Seven other nonprofits floated a seven-point test to see whether a station in a joint arrangement with another in the same market should attribute the deal under FCC ownership rules, which often would bar common ownership. If the broadcaster providing services to another station under a shared service arrangement (SSA) or other deals provided most local news to the other station, if the outlets share managers, if they don’t keep different offices or if other criteria were met, the combination would be attributable under the proposal from the Communications Workers of America, Common Cause, National Organization for Women Foundation, United Church of Christ and others. The Diversity and Competition Supporters group of 50 other organizations said “the diminished state of print journalism has reduced the amount of original content needed by growing (and increasingly diverse) online media,” so they don’t oppose relaxing cross-ownership rules. The FCC shouldn’t OK more TV-station duopolies because the arrangements have hurt minority ownership, said the Minority Media and Telecom Council, National Association of Black Owned Broadcasters, National Urban League, Rainbow PUSH Coalition and others.

For some broadcasters, the spectrum legislation made clear Congress wanted the FCC to keep letting one network affiliate multicast another and other sharing arrangements. “Any change to the Commission’s attribution rules could undermine Congress’ clear intent in the spectrum auction process to foster cooperative channel sharing and other similar arrangements between stations,” said Belo Corp. An auction means there’s “further justification for regulatory forbearance,” said Gray TV. “Following the auction, there will presumably be fewer voices in many markets. The stations remaining will need the flexibility provided by cooperative and cost-sharing agreements to meet the public’s demand for content that could otherwise be lost.” The auction means “there will be fewer television stations available to provide local programming in some markets,” Nexstar said.

Many multichannel video programming distributors asked the FCC to use the proceeding to force SSAs to be attributed and to bar separately owned stations from jointly negotiating retransmission consent deals with MVPDs. “The Commission should recognize that any such agreement creates a cognizable interest,” DirecTV said.

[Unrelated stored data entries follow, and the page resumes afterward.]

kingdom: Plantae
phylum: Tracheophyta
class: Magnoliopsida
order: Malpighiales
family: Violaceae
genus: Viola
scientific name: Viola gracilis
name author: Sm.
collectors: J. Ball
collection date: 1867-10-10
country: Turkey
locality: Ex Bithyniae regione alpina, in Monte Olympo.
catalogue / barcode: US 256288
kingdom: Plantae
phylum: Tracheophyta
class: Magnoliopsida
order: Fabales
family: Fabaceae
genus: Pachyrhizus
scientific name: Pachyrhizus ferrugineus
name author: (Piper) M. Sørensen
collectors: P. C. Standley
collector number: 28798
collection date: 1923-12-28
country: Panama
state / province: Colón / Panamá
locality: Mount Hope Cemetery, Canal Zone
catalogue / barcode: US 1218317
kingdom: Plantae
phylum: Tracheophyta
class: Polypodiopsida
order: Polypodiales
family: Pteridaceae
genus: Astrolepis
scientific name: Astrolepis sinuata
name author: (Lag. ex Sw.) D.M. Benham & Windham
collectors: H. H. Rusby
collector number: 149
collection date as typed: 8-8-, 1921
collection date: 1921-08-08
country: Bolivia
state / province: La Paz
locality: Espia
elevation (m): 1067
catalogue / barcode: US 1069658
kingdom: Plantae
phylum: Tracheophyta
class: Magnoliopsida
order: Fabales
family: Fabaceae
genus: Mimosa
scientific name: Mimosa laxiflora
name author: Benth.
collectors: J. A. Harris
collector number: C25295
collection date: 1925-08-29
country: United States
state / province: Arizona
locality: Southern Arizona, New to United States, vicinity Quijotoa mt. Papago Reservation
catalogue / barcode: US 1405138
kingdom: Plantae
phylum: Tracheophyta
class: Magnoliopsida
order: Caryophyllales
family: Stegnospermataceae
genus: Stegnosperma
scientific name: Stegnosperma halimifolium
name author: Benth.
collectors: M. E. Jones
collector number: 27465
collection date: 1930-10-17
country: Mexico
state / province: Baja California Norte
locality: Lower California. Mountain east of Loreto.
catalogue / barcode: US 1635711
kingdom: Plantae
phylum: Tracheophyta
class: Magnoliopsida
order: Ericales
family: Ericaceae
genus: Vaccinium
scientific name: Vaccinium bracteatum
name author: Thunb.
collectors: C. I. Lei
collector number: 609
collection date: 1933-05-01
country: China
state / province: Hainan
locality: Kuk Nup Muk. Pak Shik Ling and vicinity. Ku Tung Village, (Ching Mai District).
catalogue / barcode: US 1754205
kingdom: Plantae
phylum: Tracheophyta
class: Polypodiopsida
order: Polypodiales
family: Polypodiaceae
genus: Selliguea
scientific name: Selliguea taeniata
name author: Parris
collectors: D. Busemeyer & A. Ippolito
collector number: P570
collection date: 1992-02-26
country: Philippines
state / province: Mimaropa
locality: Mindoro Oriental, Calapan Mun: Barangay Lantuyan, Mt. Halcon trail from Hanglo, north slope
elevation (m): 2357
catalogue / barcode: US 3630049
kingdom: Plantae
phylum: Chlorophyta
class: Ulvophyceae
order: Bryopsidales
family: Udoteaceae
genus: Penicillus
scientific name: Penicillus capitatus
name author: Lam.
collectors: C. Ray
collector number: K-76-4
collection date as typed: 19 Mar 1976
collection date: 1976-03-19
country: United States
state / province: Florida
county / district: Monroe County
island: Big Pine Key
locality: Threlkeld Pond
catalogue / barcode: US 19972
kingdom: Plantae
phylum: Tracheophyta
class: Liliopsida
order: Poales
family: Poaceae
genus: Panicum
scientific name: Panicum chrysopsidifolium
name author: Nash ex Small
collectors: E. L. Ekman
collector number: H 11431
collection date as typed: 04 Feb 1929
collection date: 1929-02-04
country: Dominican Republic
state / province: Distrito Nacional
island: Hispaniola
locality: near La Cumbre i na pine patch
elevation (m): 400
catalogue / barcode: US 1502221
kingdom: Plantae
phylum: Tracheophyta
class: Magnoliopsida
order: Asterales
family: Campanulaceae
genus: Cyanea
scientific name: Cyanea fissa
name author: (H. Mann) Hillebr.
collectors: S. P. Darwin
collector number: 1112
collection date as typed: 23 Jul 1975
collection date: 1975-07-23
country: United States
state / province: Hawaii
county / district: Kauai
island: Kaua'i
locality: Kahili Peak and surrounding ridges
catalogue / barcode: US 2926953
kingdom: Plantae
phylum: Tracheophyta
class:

Mediacom and Suddenlink want the agency to “close the gaps in its current rules that allow duopolies to be created,” they said. Such deals shouldn’t be grandfathered, the American Cable Association said. Broadcasters defended such deals. Local service accords have led to more news production, and MVPDs ask the commission to “contort its ownership rules” to address retrans, which is “absurd,” said a group of 13 station owners. “The Commission opened a separate docket considering retrans.” NAB noted the benefits of common ownership have been “well documented.”